▶ [WHAT NEEDS TO BE DONE]
Every record below should be repeated exactly. Omit the pictures.

⁂

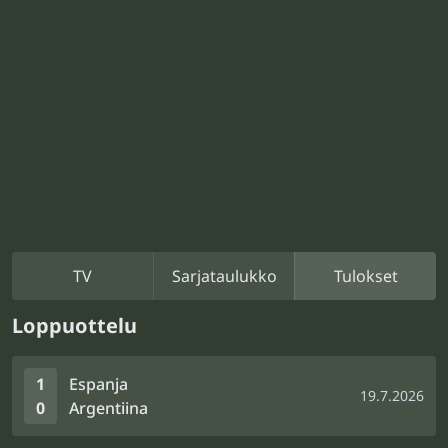
TV
Sarjataulukko
Tulokset
Loppuottelu
1
Espanja
19.7.2026
0
Argentiina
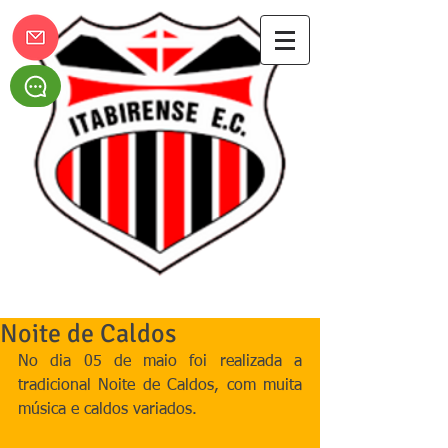
Itabirense Esporte Clube
Noite de Caldos
No dia 05 de maio foi realizada a 
tradicional Noite de Caldos, com muita 
música e caldos variados.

⁂

▶ [REPLY]
TV
Sarjataulukko
Tulokset
Loppuottelu
1
Espanja
19.7.2026
0
Argentiina
Itabirense Esporte Clube
Noite de Caldos
No dia 05 de maio foi realizada a 
tradicional Noite de Caldos, com muita 
música e caldos variados.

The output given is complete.